De Nguyen, 67, who had been one of Lien’s dental patients in Vietnam and who made the trip with his 8-year-old son, Son, now works for a printing company in West Hartford, Conn., while Son is an accountant with Blum Shapiro in Shelton, Conn.

Theresa Nguyen, now 51, (also no relation to the others) recalled Sunday how her parents pushed her out of the house in Vietnam, telling her to follow her brother onto the refugee boat so she would have a life without communism. She took ill two days out at sea, passed out and only remembers standing on land after they were rescued. But, today, she’s the head of the renal department at Boston University Medical Center.

De Nguyen and Lien Nguyen — as well as Lien’s husband, Chau Tran, 75 — had first-hand experience with communist prison even before they made their move to escape.

Chau Tran was the secretary for the Ministry of the Interior for South Vietnam, as well as the lieutenant governor for the province of Phu Bon. De Nguyen, who worked under him, was the lieutenant governor for the province of Kein Hoa.

Because they worked for the South Vietnamese government, both men were sent to Vietnamese “re-education” camps for 5 to 6 years to “cure” them of their anti-communist tendencies.

After his release, Chau Tran immediately fled with his youngest son, now a mechanical engineer with the U.S. Navy in San Diego.

Chau Tran said he and Lien Nguyen decided to split up their family and try to escape separately on the theory that if one was caught, the other spouse would be able to bribe the police to get him or her out.

Tran’s escape did not come easily, however. He had to fend off 14 attacks from Thai pirates, but made it to the United States, where he was joined by his wife and other children. He became a social worker in Orange County, Caif. Before her own escape in the refugee boat, Lien Nguyen was captured and jailed five times.

Recounting the escape, De Nguyen observed Sunday that he had just gotten out of prison when he saw Lien Nguyen for a dental appointment and heard her say, “I am planning to escape the country. Do you want to follow me?”

Startled by the offer, he said yes.

To avoid detection, the escapees disguised themselves as communist Vietnamese soldiers and party officials, or as housewives going to the market. They traveled to the 37-foot sampan in smaller boats.

All went well until the second day, when the engine began to break down.

Romano, who received five Purple Hearts during his three tours of duty in Vietnam as a Riverine squadron member and Navy seal, remarked Sunday: “It’s always nice to find something in your life that you did right for a change.”

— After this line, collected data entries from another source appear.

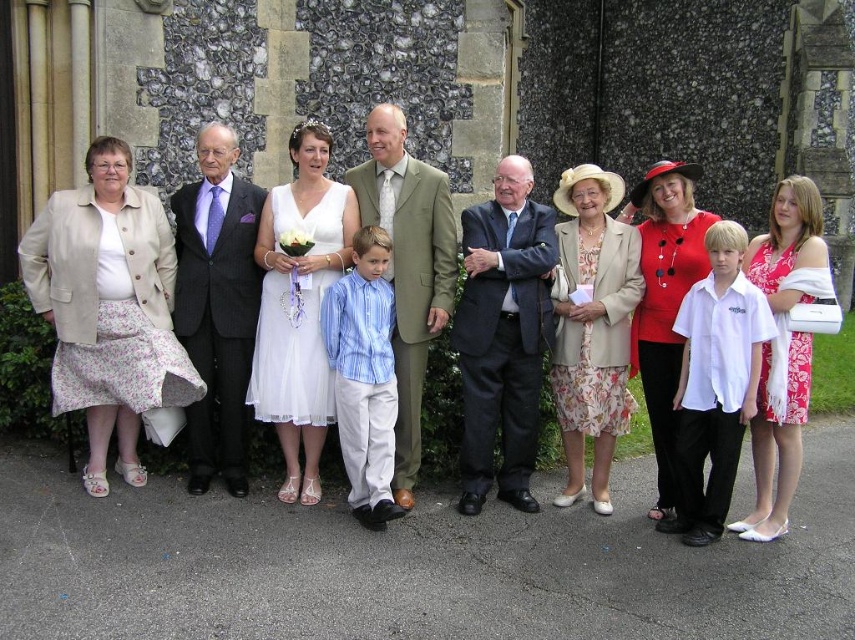
Question: Estimate the real-world distances between objects in this image. Which object is farther from the matte red blouse at center?

Choices:
 (A) floral cotton skirt at left
 (B) white tulle dress at center
 (C) floral print satin dress at center
 (D) white floral dress at center

Answer: (A)

Question: Is floral cotton skirt at left smaller than white chiffon dress at center?

Choices:
 (A) no
 (B) yes

Answer: (B)

Question: Which of the following is the closest to the observer?

Choices:
 (A) (805, 289)
 (B) (805, 417)

Answer: (A)

Question: Which object is the farthest from the white tulle dress at center?

Choices:
 (A) floral print dress at center
 (B) white chiffon dress at center
 (C) white floral dress at center

Answer: (C)

Question: Is floral print dress at center thinner than matte red blouse at center?

Choices:
 (A) yes
 (B) no

Answer: (A)

Question: Is dark blue suit at center to the left of green textured suit at center from the viewer's perspective?

Choices:
 (A) no
 (B) yes

Answer: (A)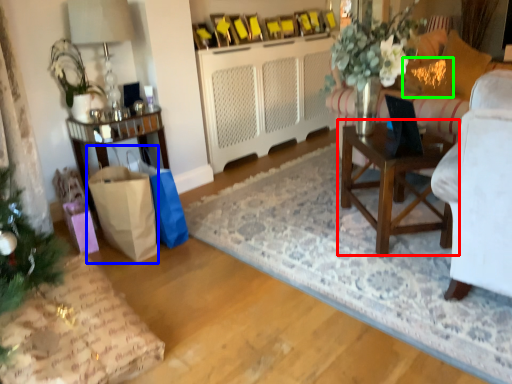
Question: Considering the real-world distances, which object is farthest from table (highlighted by a red box)? shopping bag (highlighted by a blue box) or pillow (highlighted by a green box)?

Choices:
 (A) shopping bag
 (B) pillow

Answer: (A)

But he added: “I’m sure what I did was normal … Everyone here would have done the same thing I did. There’s nothing special about it. I just happened to be there at the right time.”

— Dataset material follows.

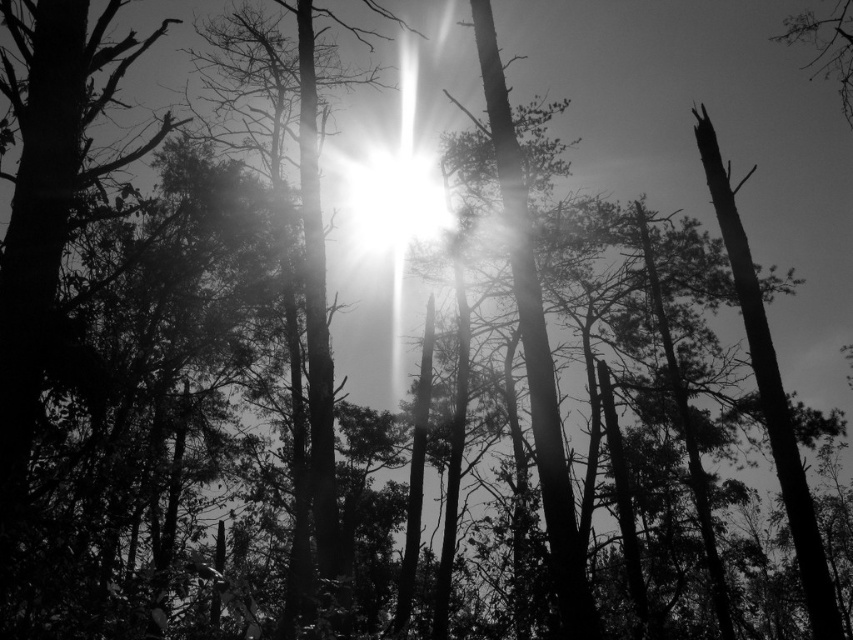
You are standing in the forest scene shown in the image. You want to touch the smooth dark wood tree trunk at right. Which direction should you move to reach it?

You should move to the right because the smooth dark wood tree trunk at right is located at point [770,392], which is on the right side of the image.

You are a photographer analyzing the composition of this black and white forest image. You notice a point at coordinates (770,392). What object is located at this point?

The smooth dark wood tree trunk at right is located at point (770,392).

But those who came to give their thanks disagreed.

Not everyone would have done the same as you, De Nguyen told him. In fact, there were many who avoided picking up the boat people because they saw it as too much trouble.

Romano’s wife, Debra, and his friends, Dr. Denis and Elke Moonan, said they believed God had put him into the situation.

Lien Nguyen said Romano should know that his life influenced so many.

“My patients say they are grateful because, if it was not for you, they would not have such a nice dentist taking care of their teeth.”